Multiple layers of defense
Organizations often make the mistake of thinking a single element of defense – such as background checks – is enough to protect them from insiders. But defenses are often less effective than they seem. Years ago, for example, Roger Johnston and his colleagues in the Vulnerability Assessment Team at Los Alamos National Laboratory tested over 100 types of widely used tamper-indicating seals. They found that all of them could be defeated with equipment from any hardware store, with average defeat times of less than five minutes.
Hence, organizations need a comprehensive approach to protecting against insiders, from ensuring that no one can access the protected items without being monitored to building a vigilant, questioning culture. Nuclear facilities, for example, should keep material that could be used in a nuclear bomb in a locked vault to which few have access, constantly monitor the vault, ensure that no one is ever in the vault alone and, where practical, keep the material in forms too big and heavy for one person to carry and hide.
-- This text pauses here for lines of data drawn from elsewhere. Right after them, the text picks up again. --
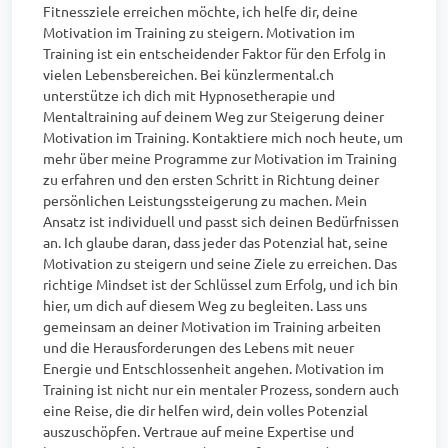
Fitnessziele erreichen möchte, ich helfe dir, deine 
Motivation im Training zu steigern. Motivation im 
Training ist ein entscheidender Faktor für den Erfolg in 
vielen Lebensbereichen. Bei künzlermental.ch 
unterstütze ich dich mit Hypnosetherapie und 
Mentaltraining auf deinem Weg zur Steigerung deiner 
Motivation im Training. Kontaktiere mich noch heute, um 
mehr über meine Programme zur Motivation im Training 
zu erfahren und den ersten Schritt in Richtung deiner 
persönlichen Leistungssteigerung zu machen. Mein 
Ansatz ist individuell und passt sich deinen Bedürfnissen 
an. Ich glaube daran, dass jeder das Potenzial hat, seine 
Motivation zu steigern und seine Ziele zu erreichen. Das 
richtige Mindset ist der Schlüssel zum Erfolg, und ich bin 
hier, um dich auf diesem Weg zu begleiten. Lass uns 
gemeinsam an deiner Motivation im Training arbeiten 
und die Herausforderungen des Lebens mit neuer 
Energie und Entschlossenheit angehen. Motivation im 
Training ist nicht nur ein mentaler Prozess, sondern auch 
eine Reise, die dir helfen wird, dein volles Potenzial 
auszuschöpfen. Vertraue auf meine Expertise und 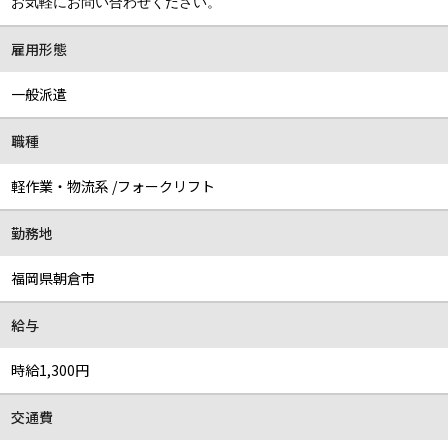
お気軽にお問い合わせください。
雇用形態
一般派遣
職種
軽作業・物流系 /フォークリフト
勤務地
福岡県朝倉市
給与
時給1,300円
交通費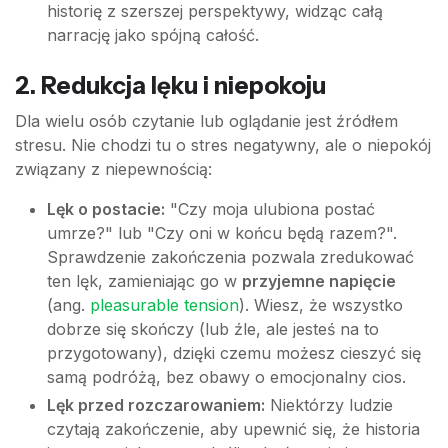
historię z szerszej perspektywy, widząc całą
narrację jako spójną całość.
2. Redukcja lęku i niepokoju
Dla wielu osób czytanie lub oglądanie jest źródłem
stresu. Nie chodzi tu o stres negatywny, ale o niepokój
związany z niepewnością:
Lęk o postacie:
"Czy moja ulubiona postać
umrze?" lub "Czy oni w końcu będą razem?".
Sprawdzenie zakończenia pozwala zredukować
ten lęk, zamieniając go w
przyjemne napięcie
(ang.
pleasurable tension
). Wiesz, że wszystko
dobrze się skończy (lub źle, ale jesteś na to
przygotowany), dzięki czemu możesz cieszyć się
samą podróżą, bez obawy o emocjonalny cios.
Lęk przed rozczarowaniem:
Niektórzy ludzie
czytają zakończenie, aby upewnić się, że historia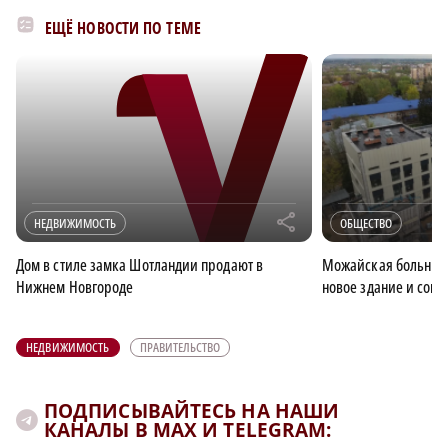
ЕЩЁ НОВОСТИ ПО ТЕМЕ
r
НЕДВИЖИМОСТЬ
ОБЩЕСТВО
Дом в стиле замка Шотландии продают в
Можайская больница
Нижнем Новгороде
новое здание и сов
НЕДВИЖИМОСТЬ
ПРАВИТЕЛЬСТВО
ПОДПИСЫВАЙТЕСЬ НА НАШИ
КАНАЛЫ В MAX И TELEGRAM: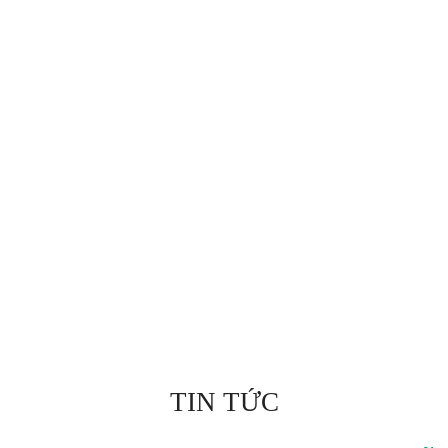
TIN TỨC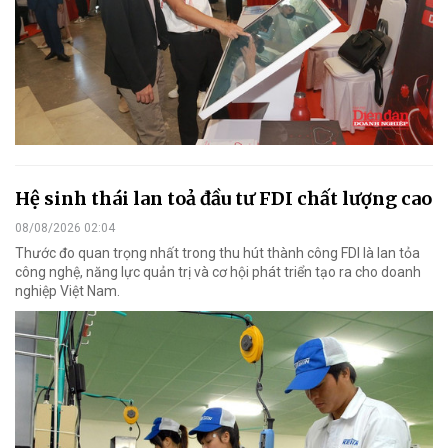
Hệ sinh thái lan toả đầu tư FDI chất lượng cao
08/08/2026 02:04
Thước đo quan trọng nhất trong thu hút thành công FDI là lan tỏa
công nghệ, năng lực quản trị và cơ hội phát triển tạo ra cho doanh
nghiệp Việt Nam.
Monitoring people, information and physical spaces can be critical. After an insider destroyed a nuclear reactor's turbine in Belgium in 2014, for example, the country established new rules ensuring no one could ever be alone and unwatched in key reactor areas.
Testing and constantly looking for vulnerabilities are also key. Johnston's effort is only one example of an essential approach: assigning intelligent teams to look for ways to defeat security systems, identifying weaknesses and helping to fix them.
Building a strong security culture in the organization – in which all employees take security seriously and are constantly on the lookout for vulnerabilities to be addressed or concerning behavior the organization should know about – is fundamental. The Fort Hood massacre can be blamed, in part, on a breakdown of security culture. Despite clear danger signs in erratic behavior and radical statements, none of Nidal Hasan's commanders wanted to cope with the hassle of disciplining him.
Fixing these systemic problems takes focused leadership from the top of the organization, incentives for strong security performance and a broad understanding of both the threat and the relevance of security measures to deal with it throughout the organization. Capable leadership will make organizations more successful and more secure.
In our high-tech society, the insider threat is ever-present. High-security organizations, governments and companies alike need to take action to counter the organizational and cognitive biases that often blind us to the insider danger – or future blunders will condemn us to more disasters.